AOSLO was used to image the macular region in one eye of 6 healthy subjects. All subjects were imaged on more than 1 occasion, separated by no more than one year, an interval during which little to no change was likely to occur. High signal-to-noise images of the macula were generated. In regions where unambiguous cones were seen on more than one occasion, individual cones were identified and compared between sessions. We counted cones that were observed in both sessions (common - C), and those that were seen in one session but not in the other (noncommon - NC). Repeatability was quantified as (C-NC)/(C+NC) spanning a possible range from -1 to 1. To quantify changes in cone reflectance we measured the correlation in individual cone intensities between sessions.
Repeatability of 18 locations in 6 healthy eyes was >0.99. Cone reflectivity, however, changed significantly between sessions, with essentially no correlation in reflectivity between sessions. (avg R-squared value = 0.052)
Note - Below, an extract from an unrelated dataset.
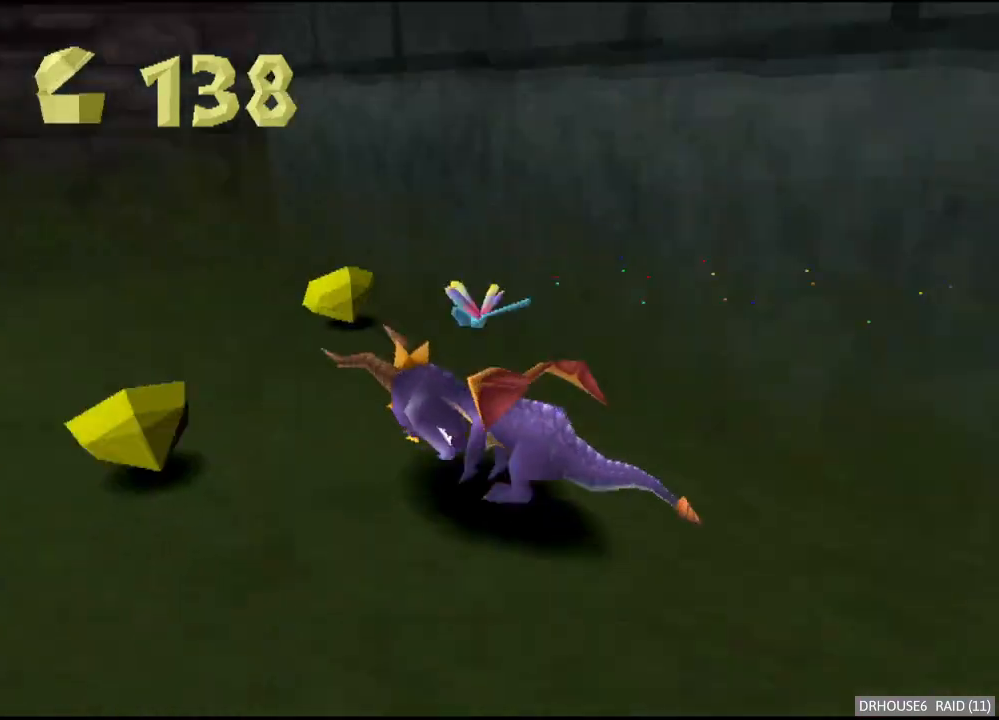
{"buttons": [], "left_stick": "down-left", "right_stick": "center", "button_events": [[33, "X", "up"], [183, "X", "down"], [367, "X", "up"]]}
Virtually all cones in healthy eyes can be tracked between imaging sessions. The only errors were due to extreme changes in the reflectivity of some cones rendering them invisible in one of the sessions. Cone reflectivity changes have been observed by others using a flood-illuminated AO system1. In patients with cone abnormalities, for whom repeatability will be more useful and important, greater variability in cone appearance suggests that repeatability in eyes with retinal degenerations will be lower.Pallikaris A, Williams DR, Hofer H. IOVS. 2003;44:4580-4592.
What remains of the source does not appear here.